Here is an incomplete list of fashion accessories I’m not hip enough to sport.

1) Tattoos
2) Piercings
3) Dew Rags
4) Ball Caps worn straight or turned at any angle
(I just read that guys who wear ball caps with the bill to the rear do so in order to more quickly perform blow jobs. Makes sense to me.)

5) Fucked up Hair style
6) Colored Hair

In reality you could take a chimpanzee and mutilate it with the above-mentioned accessories and it wouldn’t put a single thought in the monkey’s head. I suspect that the greater number of these items sported by an individual, the more he professes to stand out from the crowd, the less likely he is to have an original thought.

We are constantly told that we are a nation of rugged individualists. We tell each other to think different, step outside the box, and be true to ourselves. In a nation practically devoid of poetry almost everyone knows the Robert Frost line about taking the road less traveled.

I would suggest that when we finally do meet people who are truly individuals we are scared shitless. I know I am. When I come across the rare writer who challenges the way that I think I am often very disturbed. How dare this person introduce an idea that opposes my carefully constructed status quo. How dare this person present his idea in a manner so utterly convincing that my own arguments seem impotent. I hate it when I have to revise how I think simply because what I once thought was completely wrong.
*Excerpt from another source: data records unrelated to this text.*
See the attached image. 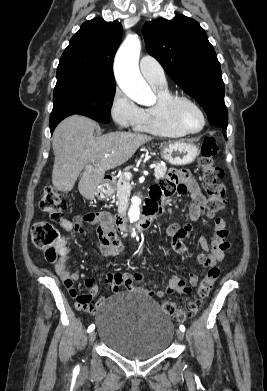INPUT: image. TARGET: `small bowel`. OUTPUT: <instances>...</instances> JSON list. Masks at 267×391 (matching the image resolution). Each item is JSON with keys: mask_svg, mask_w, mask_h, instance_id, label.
I'll return each instance as SVG.
<instances>
[{"mask_svg": "<svg viewBox=\"0 0 267 391\" xmlns=\"http://www.w3.org/2000/svg\"><path fill=\"white\" fill-rule=\"evenodd\" d=\"M189 194L191 202L188 206L189 218L192 221L198 220L203 216L206 208V198L200 191V188L193 176L186 170L171 169L166 177L150 189V202L156 206L158 210L161 208L162 202L174 195ZM99 223L98 235L100 238L99 250L104 257H118L122 254L123 246L116 237L113 227V216L107 211L97 213H87L83 216H76L72 220L63 219L60 221V227L65 232L83 233L84 224ZM191 225L186 224L181 226L173 223L167 227L166 233L169 235L176 245L178 255L185 257L187 249L182 244V241L189 235ZM199 244L203 250L198 256L199 264L204 268H212L224 258V252L230 247L229 232L226 229L225 222L222 219H217L214 226V236L211 242H208L204 237H199ZM68 237L61 236L55 245V250L58 259L55 263V271L65 286L70 291V294L76 298L77 306L86 312L93 313L103 303V299L95 303L92 302L94 296L98 292L96 280L93 277L85 279V286L88 290L87 294H79L75 288V283L80 279L81 274L77 271H70L67 268L68 255ZM107 280L110 285V290L115 292L119 287L124 286L130 290H136L149 298H162L168 294L180 293L190 294L192 287L198 283V275L191 273L189 284L177 275H173L169 283L164 287L154 285L152 289L136 288L131 282V275L128 273L107 274ZM119 277V280L117 279Z\"/></svg>", "mask_w": 267, "mask_h": 391, "instance_id": "obj_1", "label": "small bowel"}]
</instances>
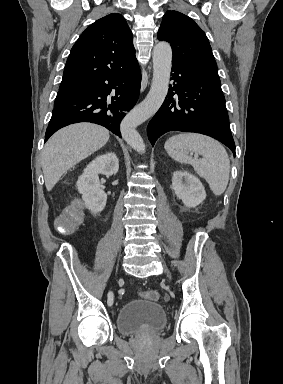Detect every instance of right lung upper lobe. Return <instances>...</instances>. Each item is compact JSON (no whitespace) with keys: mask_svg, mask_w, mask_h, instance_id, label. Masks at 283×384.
Wrapping results in <instances>:
<instances>
[{"mask_svg":"<svg viewBox=\"0 0 283 384\" xmlns=\"http://www.w3.org/2000/svg\"><path fill=\"white\" fill-rule=\"evenodd\" d=\"M138 65L133 36L121 14H109L91 24L67 59L59 91H79L86 85L126 73Z\"/></svg>","mask_w":283,"mask_h":384,"instance_id":"right-lung-upper-lobe-1","label":"right lung upper lobe"}]
</instances>
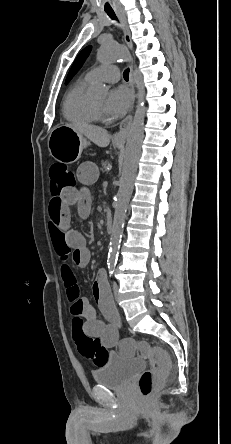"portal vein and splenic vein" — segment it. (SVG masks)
Segmentation results:
<instances>
[{
	"instance_id": "1",
	"label": "portal vein and splenic vein",
	"mask_w": 231,
	"mask_h": 444,
	"mask_svg": "<svg viewBox=\"0 0 231 444\" xmlns=\"http://www.w3.org/2000/svg\"><path fill=\"white\" fill-rule=\"evenodd\" d=\"M111 168V166L110 167H108V170ZM105 185H106V183H105Z\"/></svg>"
}]
</instances>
What an asshole!

Flattery will get you everywhere. If you can’t say something nice to someone then don’t say anything. This creed is most notably present in the self-help section of the bookstore.

For the purposes of “research” I stopped into the big chain bookstore next to my bank. I was too embarrassed to ask directions to the Chicken Soup for the Soul section but it is pretty big and easy to find.

Once I was in the wisdom-free zone of the self-help section I was bombarded with the answers to all of life’s mysteries. I started looking through the books at random. 100 Simple Secrets of Successful People by David Niven, Ph.D. (Is there any more pompous title than Ph.D.?) I immediately discounted as pure shit because he doesn’t even bother to define ‘success’ although he has 100 down-home homilies on how to get there. That’s like someone giving you directions to a place where you don’t want to go.

Most of the books that I looked through were full of life-affirming stories that will warm your heart and rejuvenate your soul. I just wrote that sentence and I don’t have the slightest fucking idea what it means. This entire section seems like complete crap to me, the publishing equivalent of a hat on your head backwards or a tattoo--everybody reads them so they must be cool.

You could read every single book on the self-help shelf and you’d be a lot like that monkey that just spent the day getting tattoos and body piercings. You may find that you speak the language of sociologists but I doubt that you will gain a shred of wisdom from such puerile doggerel as Stand Up for Your Life by Cheryl Richardson or by shelling out $24 for a book written by a columnist in Oprah magazine.

I prefer to stay inside the box. I’ll stay in the traditional sections of the bookstore: literature, history, philosophy, et cetera. I figure that the self-help books are like fad diets: if they had any merit there wouldn’t be so many of them. They all claim to have answers to issues in life that have never really asked a question.